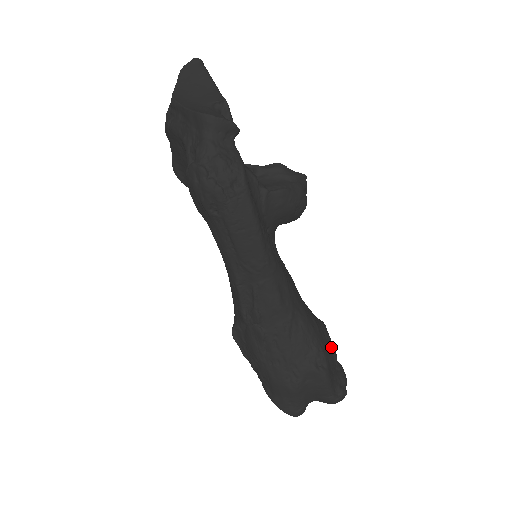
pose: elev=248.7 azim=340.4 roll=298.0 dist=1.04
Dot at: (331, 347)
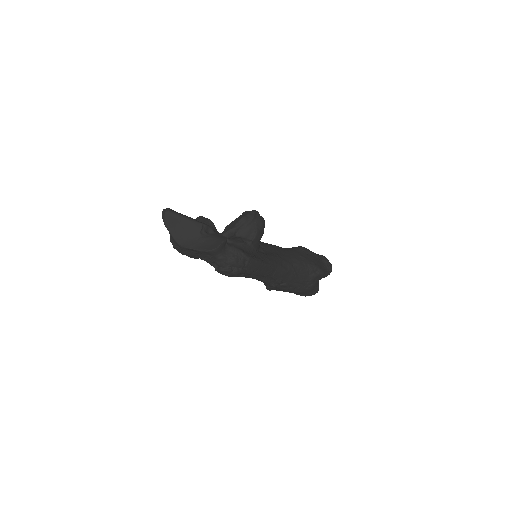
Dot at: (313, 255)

----

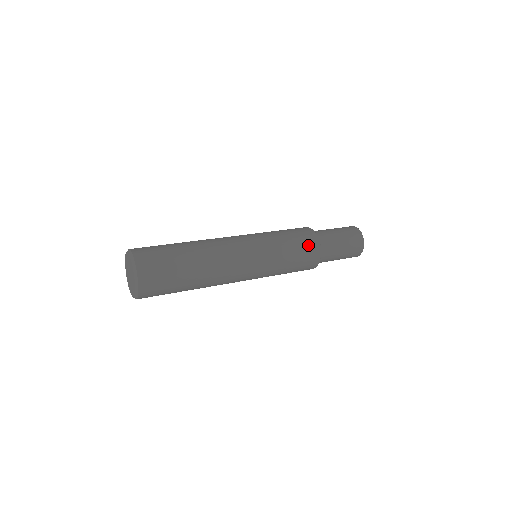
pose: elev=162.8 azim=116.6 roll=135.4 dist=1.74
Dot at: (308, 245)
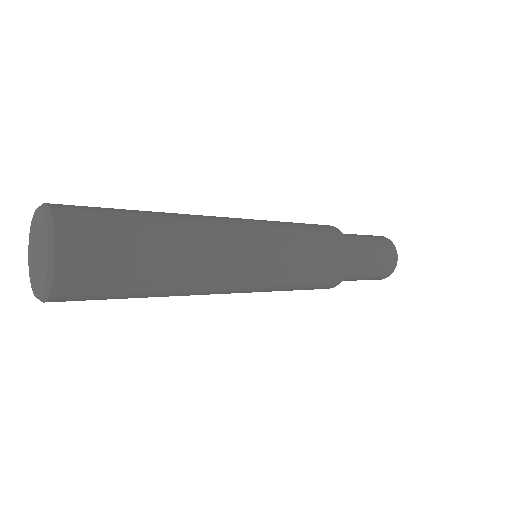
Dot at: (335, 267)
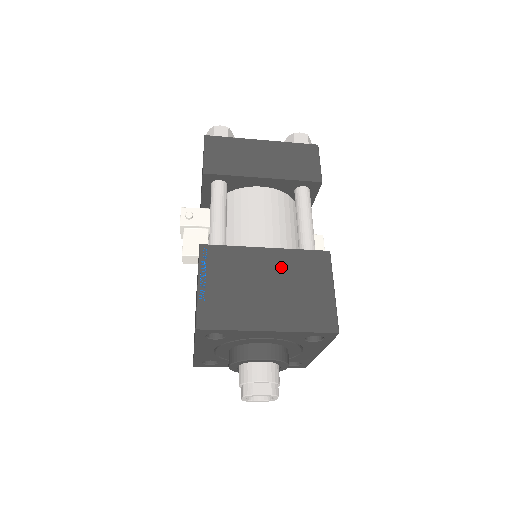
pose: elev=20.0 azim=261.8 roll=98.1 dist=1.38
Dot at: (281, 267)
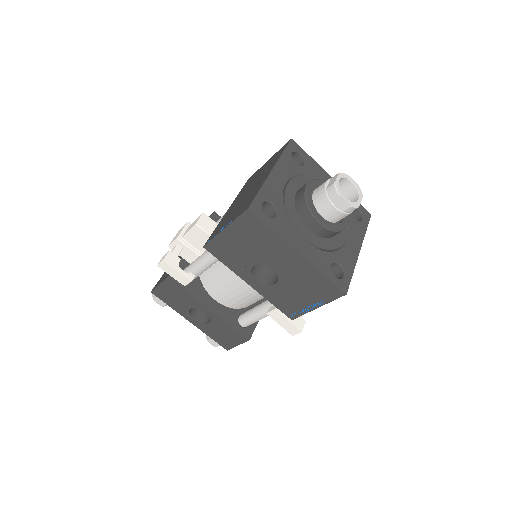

----

WHAT NEEDS TO BE DONE >> Please output the lines as a JSON list of strings, one string per line, starting at the line that contains "pose: elev=162.8 azim=116.6" and ending at the line that contains "Dot at: (281, 267)", with both of those lines included. Leave out blank lines and the pictures.

FINISHED TASK >>
[
  "pose: elev=162.8 azim=116.6 roll=135.4 dist=1.74",
  "Dot at: (308, 245)",
  "Dot at: (335, 267)",
  "pose: elev=20.0 azim=261.8 roll=98.1 dist=1.38",
  "Dot at: (281, 267)"
]